Similar Findings in NCCN Comparison

In the comparison of 11 self-referring urology groups with non–self-referring urologists employed at 11 NCCN centers, self-referring groups significantly increased use of intensity-modulated radiation therapy from 9.0% in the preownership period to 42.0% in the ownership period (P < .001) and significantly decreased use of  brachytherapy from 17.6% to 2.7% (P < .001), prostatectomy from 16.4% to 12.8% (P < .001), androgen deprivation therapy from 17.4% to 7.4% (P < .001), and active surveillance from 33.9% to 27.6% (P < .001).

By comparison, among non–self-referring urologists employed at 11 NCCN centers, there were no significant changes in use of intensity-modulated radiation therapy (7.9 to 8.3%, P = .78; regression-adjusted difference vs self-referring groups 29.3%, P < .001), brachytherapy (6.3% to 8.5%, P = .09), androgen deprivation therapy (12.0% to 9.7%, P = .14), or active surveillance (44.3% to 45.0%, P = .79).

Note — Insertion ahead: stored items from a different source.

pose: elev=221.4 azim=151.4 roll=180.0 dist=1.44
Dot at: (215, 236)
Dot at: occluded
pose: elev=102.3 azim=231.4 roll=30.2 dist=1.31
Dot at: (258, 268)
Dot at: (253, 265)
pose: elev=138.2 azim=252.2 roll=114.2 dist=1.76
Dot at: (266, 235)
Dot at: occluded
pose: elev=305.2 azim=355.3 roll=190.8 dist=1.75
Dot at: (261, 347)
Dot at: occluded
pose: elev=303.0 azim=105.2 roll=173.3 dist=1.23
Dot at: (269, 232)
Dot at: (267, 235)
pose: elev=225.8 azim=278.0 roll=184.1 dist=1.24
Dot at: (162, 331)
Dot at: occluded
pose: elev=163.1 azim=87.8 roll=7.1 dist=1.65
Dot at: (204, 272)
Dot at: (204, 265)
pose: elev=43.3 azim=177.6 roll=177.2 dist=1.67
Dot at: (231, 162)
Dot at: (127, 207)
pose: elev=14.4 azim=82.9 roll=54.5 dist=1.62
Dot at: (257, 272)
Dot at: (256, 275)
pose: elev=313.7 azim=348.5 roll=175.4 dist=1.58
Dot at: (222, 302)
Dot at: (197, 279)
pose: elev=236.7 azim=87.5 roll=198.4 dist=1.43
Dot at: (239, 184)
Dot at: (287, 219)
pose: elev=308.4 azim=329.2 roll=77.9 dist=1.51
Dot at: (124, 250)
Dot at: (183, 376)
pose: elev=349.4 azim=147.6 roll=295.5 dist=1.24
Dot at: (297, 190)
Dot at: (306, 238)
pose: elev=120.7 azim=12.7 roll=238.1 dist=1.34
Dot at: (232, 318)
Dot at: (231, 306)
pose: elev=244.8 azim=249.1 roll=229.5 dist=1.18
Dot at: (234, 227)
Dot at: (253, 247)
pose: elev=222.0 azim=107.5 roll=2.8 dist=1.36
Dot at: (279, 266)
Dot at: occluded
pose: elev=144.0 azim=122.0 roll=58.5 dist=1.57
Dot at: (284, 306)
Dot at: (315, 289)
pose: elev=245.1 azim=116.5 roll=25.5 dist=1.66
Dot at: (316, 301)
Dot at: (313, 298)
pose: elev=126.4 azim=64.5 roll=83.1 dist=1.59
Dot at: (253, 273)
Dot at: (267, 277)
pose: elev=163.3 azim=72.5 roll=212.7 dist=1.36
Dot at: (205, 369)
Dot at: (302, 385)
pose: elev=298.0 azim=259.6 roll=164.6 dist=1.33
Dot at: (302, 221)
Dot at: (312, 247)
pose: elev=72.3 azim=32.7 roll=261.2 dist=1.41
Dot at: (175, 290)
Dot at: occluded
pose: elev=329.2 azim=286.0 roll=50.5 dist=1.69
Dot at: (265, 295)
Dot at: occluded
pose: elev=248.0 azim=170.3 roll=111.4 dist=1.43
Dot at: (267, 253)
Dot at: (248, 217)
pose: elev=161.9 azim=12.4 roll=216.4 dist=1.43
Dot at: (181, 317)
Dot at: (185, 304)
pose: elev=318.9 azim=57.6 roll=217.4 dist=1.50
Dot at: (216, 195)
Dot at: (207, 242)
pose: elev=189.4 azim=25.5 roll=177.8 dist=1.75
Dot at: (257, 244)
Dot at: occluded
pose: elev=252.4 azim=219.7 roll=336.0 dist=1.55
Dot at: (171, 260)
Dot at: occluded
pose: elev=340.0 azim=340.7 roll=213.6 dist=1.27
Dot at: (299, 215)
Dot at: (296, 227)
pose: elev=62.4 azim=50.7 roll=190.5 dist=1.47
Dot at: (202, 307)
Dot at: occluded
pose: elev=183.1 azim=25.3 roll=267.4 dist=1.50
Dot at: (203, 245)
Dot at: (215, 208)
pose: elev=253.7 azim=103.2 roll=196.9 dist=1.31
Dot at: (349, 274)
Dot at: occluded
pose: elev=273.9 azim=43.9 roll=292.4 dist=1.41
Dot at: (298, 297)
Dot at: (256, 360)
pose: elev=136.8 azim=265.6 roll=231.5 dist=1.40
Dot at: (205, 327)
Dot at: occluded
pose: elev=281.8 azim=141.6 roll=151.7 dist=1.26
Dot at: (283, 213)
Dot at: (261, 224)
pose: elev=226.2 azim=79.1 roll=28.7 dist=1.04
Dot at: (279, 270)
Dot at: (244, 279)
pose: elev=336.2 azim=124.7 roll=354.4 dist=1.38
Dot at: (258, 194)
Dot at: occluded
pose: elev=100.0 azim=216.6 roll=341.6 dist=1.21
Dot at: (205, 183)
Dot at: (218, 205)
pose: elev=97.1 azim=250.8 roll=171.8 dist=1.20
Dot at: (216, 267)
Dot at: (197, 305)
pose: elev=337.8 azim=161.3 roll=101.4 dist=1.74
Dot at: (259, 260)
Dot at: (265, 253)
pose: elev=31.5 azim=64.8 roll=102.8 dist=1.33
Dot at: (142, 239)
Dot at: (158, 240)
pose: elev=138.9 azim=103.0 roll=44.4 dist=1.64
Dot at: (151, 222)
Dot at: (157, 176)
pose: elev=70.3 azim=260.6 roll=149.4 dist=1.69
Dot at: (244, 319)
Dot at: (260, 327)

The author concluded, “Urologists who acquired ownership of [intensity-modulated radiation therapy] services increased their use of [intensity-modulated radiation therapy] substantially more than urologists who did not own such services. Allowing urologists to self-refer for [intensity-modulated radiation therapy] may contribute to increased use of this expensive therapy.”

The study was funded by the American Society for Radiation Oncology.

The content in this post has not been reviewed by the American Society of Clinical Oncology, Inc. (ASCO®) and does not necessarily reflect the ideas and opinions of ASCO®.